Bioinformatics to Identify Biomarkers of Diabetic Nephropathy based on Sphingolipid Metabolism and their Molecular Mechanisms

Background: Diabetes mellitus (DM) frequently results in Diabetic Nephropathy (DN), which has a significant negative impact on the quality of life of diabetic patients. Sphingolipid metabolism is associated with diabetes, but its relationship with DN is unclear. Therefore, screening biomarkers related to sphingolipid metabolism is crucial for treating DN. Methods: To identify Differentially Expressed Genes (DEGs) in the GSE142153 dataset, we conducted a differential expression analysis (DN samples versus control samples). The intersection genes were obtained by overlapping DEGs and Sphingolipid Metabolism-Related Genes (SMRGs). Furthermore, The Least Absolute Shrinkage and Selection Operator (LASSO) and Support Vector Machine Recursive Feature Elimination (SVM-RFE) algorithms were used to filter biomarkers. We further analyzed the Gene Set Enrichment analysis (GSEA) and the immunoinfiltrational analysis based on biomarkers. Results: We identified 2,186 DEGs associated with DN. Then, five SMR-DEGs were obtained. Subsequently, biomarkers associated with sphingolipid metabolism (S1PR1 and SELL) were identified by applying machine learning and expression analysis.
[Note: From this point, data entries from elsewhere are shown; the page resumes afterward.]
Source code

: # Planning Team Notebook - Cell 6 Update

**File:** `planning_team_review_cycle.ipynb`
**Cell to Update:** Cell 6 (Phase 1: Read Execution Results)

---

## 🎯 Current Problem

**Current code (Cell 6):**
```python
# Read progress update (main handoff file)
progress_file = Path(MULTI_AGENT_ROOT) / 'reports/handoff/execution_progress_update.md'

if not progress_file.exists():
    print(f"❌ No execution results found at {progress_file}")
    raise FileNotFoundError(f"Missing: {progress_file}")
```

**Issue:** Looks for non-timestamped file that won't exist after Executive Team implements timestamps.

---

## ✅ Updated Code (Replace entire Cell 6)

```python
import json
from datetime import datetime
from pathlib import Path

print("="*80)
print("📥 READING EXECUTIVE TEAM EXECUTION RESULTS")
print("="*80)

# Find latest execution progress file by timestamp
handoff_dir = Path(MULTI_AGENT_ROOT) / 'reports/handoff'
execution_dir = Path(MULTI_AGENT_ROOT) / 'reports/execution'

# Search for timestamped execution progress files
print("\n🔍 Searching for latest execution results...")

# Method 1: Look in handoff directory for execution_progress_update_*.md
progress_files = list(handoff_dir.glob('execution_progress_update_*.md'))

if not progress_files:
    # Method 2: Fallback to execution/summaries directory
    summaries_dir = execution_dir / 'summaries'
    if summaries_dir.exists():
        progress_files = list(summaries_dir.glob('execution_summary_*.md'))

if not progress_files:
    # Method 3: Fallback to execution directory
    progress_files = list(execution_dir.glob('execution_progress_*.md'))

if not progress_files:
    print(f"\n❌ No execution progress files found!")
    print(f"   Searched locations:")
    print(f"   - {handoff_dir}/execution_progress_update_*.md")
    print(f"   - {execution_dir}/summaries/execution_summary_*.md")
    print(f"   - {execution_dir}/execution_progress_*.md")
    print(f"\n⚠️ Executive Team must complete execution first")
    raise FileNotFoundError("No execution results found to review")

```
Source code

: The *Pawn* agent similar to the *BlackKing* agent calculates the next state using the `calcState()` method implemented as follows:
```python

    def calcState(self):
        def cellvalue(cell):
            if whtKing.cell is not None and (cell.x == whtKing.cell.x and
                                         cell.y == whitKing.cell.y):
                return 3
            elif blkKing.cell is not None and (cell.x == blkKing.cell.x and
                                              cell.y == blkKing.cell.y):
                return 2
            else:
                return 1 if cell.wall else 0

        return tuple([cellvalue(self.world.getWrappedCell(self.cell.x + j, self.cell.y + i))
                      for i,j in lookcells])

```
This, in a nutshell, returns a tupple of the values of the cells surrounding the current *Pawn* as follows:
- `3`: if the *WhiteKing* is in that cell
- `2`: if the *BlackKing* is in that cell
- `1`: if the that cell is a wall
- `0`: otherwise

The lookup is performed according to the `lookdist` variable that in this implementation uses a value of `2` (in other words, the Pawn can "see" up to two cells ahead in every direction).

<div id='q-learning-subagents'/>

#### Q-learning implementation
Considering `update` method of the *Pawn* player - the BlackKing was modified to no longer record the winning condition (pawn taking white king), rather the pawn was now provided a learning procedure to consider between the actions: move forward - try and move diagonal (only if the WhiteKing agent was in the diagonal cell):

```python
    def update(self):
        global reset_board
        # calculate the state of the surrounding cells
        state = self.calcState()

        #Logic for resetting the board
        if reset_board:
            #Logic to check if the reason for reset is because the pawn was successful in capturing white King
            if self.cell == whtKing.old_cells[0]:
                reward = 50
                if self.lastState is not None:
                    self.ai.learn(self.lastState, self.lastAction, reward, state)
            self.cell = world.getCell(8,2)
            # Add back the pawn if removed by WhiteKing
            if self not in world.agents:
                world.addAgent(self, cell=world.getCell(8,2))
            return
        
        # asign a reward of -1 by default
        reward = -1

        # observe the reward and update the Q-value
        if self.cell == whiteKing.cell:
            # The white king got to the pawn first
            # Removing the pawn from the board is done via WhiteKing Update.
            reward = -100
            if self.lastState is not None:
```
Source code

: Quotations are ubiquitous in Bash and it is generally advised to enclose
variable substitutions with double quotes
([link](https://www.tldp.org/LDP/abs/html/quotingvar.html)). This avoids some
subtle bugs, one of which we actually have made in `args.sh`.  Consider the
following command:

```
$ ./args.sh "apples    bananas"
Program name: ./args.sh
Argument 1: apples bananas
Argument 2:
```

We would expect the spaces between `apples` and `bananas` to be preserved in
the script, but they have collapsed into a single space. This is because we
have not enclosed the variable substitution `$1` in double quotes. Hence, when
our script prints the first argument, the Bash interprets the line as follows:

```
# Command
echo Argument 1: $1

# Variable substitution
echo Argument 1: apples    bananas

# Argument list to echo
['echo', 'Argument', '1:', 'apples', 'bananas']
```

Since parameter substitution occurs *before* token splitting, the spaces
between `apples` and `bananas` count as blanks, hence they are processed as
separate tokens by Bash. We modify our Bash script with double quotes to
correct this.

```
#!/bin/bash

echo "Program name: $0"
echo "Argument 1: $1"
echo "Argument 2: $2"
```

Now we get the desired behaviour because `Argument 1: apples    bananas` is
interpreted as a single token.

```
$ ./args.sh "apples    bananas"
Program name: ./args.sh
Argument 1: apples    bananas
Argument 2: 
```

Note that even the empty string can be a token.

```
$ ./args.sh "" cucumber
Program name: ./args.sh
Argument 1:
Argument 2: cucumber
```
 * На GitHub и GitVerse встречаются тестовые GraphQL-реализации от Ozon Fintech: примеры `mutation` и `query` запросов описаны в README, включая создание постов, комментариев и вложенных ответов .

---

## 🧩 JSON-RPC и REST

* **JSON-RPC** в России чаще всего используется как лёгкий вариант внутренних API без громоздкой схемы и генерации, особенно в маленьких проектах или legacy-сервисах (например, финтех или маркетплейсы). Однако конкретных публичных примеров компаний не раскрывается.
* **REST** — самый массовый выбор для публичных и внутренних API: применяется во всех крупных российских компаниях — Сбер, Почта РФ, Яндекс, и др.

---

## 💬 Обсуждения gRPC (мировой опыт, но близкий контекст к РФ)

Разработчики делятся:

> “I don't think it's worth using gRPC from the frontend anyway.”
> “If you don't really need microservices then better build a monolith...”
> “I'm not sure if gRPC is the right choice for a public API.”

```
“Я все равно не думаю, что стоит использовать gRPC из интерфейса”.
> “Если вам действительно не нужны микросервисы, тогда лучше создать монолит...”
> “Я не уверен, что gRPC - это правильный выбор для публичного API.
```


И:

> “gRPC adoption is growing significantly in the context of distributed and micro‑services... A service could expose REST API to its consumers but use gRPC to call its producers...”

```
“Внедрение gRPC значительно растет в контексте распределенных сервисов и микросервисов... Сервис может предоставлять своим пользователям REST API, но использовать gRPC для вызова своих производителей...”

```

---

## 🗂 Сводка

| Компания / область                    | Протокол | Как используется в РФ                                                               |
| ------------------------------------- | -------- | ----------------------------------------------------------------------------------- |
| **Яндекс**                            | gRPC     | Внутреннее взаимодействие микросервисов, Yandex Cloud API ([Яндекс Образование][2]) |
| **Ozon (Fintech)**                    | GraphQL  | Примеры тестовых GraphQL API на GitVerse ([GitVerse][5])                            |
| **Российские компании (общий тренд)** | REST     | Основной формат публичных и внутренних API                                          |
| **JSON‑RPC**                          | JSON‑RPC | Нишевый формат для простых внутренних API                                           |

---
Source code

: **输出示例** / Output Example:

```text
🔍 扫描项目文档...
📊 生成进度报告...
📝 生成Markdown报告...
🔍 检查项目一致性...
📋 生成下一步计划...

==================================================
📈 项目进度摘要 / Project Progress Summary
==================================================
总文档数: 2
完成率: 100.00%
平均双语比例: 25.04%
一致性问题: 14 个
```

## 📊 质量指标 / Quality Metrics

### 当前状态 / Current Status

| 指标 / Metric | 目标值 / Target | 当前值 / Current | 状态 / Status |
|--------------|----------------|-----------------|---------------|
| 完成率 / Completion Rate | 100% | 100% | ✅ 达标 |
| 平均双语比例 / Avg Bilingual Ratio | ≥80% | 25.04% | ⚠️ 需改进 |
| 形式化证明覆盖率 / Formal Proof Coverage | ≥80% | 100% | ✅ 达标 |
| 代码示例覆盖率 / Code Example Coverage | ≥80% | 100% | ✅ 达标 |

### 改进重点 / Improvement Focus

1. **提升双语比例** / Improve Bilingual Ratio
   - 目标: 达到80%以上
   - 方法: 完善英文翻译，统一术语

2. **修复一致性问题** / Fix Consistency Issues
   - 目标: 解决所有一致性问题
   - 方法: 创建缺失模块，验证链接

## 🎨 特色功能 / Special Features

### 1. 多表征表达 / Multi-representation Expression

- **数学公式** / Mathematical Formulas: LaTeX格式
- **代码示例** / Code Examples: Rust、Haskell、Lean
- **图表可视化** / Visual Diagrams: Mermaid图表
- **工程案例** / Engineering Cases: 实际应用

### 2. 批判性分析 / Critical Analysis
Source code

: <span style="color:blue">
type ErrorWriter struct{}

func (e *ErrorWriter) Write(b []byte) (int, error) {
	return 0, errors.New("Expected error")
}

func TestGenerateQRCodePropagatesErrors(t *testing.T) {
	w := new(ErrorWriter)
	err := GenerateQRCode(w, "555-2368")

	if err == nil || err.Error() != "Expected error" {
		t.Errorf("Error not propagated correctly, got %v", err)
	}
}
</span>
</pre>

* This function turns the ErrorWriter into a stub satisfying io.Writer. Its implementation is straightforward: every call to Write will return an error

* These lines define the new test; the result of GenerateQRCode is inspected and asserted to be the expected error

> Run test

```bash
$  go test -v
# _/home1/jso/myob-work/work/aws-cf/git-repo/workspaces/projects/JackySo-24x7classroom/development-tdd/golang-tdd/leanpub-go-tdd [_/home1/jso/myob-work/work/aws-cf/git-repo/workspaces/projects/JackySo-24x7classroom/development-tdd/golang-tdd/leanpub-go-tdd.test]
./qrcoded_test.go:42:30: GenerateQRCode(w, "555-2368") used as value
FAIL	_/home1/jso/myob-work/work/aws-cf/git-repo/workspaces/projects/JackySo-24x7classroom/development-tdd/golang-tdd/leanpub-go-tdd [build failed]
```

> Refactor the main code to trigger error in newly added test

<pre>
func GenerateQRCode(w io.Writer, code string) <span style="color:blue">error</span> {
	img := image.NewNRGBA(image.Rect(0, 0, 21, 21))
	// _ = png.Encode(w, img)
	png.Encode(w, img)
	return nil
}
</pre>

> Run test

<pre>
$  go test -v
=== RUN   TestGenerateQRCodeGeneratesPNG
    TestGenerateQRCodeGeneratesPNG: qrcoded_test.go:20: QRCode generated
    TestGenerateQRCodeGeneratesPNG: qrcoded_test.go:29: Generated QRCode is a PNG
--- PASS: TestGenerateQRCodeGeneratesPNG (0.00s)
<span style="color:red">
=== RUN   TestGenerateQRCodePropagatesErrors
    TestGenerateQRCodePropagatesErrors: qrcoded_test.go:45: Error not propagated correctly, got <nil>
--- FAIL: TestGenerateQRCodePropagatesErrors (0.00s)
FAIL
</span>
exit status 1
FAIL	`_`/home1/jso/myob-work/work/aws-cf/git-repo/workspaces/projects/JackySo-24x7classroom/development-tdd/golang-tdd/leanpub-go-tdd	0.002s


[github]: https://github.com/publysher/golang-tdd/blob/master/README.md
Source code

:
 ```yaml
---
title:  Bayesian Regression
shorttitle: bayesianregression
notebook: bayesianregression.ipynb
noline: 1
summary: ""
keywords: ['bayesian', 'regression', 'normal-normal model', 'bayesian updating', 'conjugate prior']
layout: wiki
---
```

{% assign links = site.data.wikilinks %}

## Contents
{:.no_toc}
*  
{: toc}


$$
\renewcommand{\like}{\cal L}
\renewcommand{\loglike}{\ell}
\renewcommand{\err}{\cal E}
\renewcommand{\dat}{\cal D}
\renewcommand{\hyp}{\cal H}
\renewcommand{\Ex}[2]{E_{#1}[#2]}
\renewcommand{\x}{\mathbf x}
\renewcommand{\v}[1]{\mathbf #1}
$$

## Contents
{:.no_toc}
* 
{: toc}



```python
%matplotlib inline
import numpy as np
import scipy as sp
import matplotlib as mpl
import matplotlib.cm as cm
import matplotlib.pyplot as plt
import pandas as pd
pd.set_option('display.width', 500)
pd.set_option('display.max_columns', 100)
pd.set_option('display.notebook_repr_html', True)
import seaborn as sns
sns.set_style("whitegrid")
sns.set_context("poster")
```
In addition, GSEA showed that these biomarkers were correlated with cytokine cytokine receptor interaction’. Significant variations in B cells, DCs, Tems, and Th2 cells between the two groups suggested that these cells might have a role in DN. Conclusion:: Overall, we obtained two sphingolipid metabolism-related biomarkers (S1PR1 and SELL) associated with DN, which laid a theoretical foundation for treating DN.